Records for processing START

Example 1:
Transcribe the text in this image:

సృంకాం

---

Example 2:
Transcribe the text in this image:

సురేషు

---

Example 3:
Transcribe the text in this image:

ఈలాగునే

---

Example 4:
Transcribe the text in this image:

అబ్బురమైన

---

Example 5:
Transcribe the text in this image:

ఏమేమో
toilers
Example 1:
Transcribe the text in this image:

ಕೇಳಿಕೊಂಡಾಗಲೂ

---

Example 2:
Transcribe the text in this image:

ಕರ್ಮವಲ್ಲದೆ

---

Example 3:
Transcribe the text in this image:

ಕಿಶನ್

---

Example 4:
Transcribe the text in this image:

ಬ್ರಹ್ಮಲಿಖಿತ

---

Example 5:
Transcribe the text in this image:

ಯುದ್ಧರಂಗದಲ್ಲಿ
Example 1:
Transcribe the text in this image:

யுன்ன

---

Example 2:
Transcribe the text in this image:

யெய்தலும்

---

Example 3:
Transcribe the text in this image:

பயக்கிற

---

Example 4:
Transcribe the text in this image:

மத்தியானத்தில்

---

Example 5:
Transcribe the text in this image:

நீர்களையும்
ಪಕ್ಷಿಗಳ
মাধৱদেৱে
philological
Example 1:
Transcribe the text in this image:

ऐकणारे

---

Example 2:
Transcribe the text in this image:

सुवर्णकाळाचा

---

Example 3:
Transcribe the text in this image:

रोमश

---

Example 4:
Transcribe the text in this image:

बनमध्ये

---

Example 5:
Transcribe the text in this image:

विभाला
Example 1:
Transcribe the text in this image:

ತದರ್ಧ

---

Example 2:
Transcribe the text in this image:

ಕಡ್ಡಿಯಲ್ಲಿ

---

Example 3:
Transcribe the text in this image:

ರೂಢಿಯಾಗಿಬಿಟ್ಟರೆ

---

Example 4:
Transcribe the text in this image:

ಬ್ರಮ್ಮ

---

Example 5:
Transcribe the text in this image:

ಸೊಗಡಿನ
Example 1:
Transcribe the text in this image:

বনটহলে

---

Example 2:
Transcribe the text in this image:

Records for processing END

#### To do:
Please repeat the listing exactly, with nothing left out.

#### Written response:
Example 1:
Transcribe the text in this image:

సృంకాం

---

Example 2:
Transcribe the text in this image:

సురేషు

---

Example 3:
Transcribe the text in this image:

ఈలాగునే

---

Example 4:
Transcribe the text in this image:

అబ్బురమైన

---

Example 5:
Transcribe the text in this image:

ఏమేమో
toilers
Example 1:
Transcribe the text in this image:

ಕೇಳಿಕೊಂಡಾಗಲೂ

---

Example 2:
Transcribe the text in this image:

ಕರ್ಮವಲ್ಲದೆ

---

Example 3:
Transcribe the text in this image:

ಕಿಶನ್

---

Example 4:
Transcribe the text in this image:

ಬ್ರಹ್ಮಲಿಖಿತ

---

Example 5:
Transcribe the text in this image:

ಯುದ್ಧರಂಗದಲ್ಲಿ
Example 1:
Transcribe the text in this image:

யுன்ன

---

Example 2:
Transcribe the text in this image:

யெய்தலும்

---

Example 3:
Transcribe the text in this image:

பயக்கிற

---

Example 4:
Transcribe the text in this image:

மத்தியானத்தில்

---

Example 5:
Transcribe the text in this image:

நீர்களையும்
ಪಕ್ಷಿಗಳ
মাধৱদেৱে
philological
Example 1:
Transcribe the text in this image:

ऐकणारे

---

Example 2:
Transcribe the text in this image:

सुवर्णकाळाचा

---

Example 3:
Transcribe the text in this image:

रोमश

---

Example 4:
Transcribe the text in this image:

बनमध्ये

---

Example 5:
Transcribe the text in this image:

विभाला
Example 1:
Transcribe the text in this image:

ತದರ್ಧ

---

Example 2:
Transcribe the text in this image:

ಕಡ್ಡಿಯಲ್ಲಿ

---

Example 3:
Transcribe the text in this image:

ರೂಢಿಯಾಗಿಬಿಟ್ಟರೆ

---

Example 4:
Transcribe the text in this image:

ಬ್ರಮ್ಮ

---

Example 5:
Transcribe the text in this image:

ಸೊಗಡಿನ
Example 1:
Transcribe the text in this image:

বনটহলে

---

Example 2:
Transcribe the text in this image:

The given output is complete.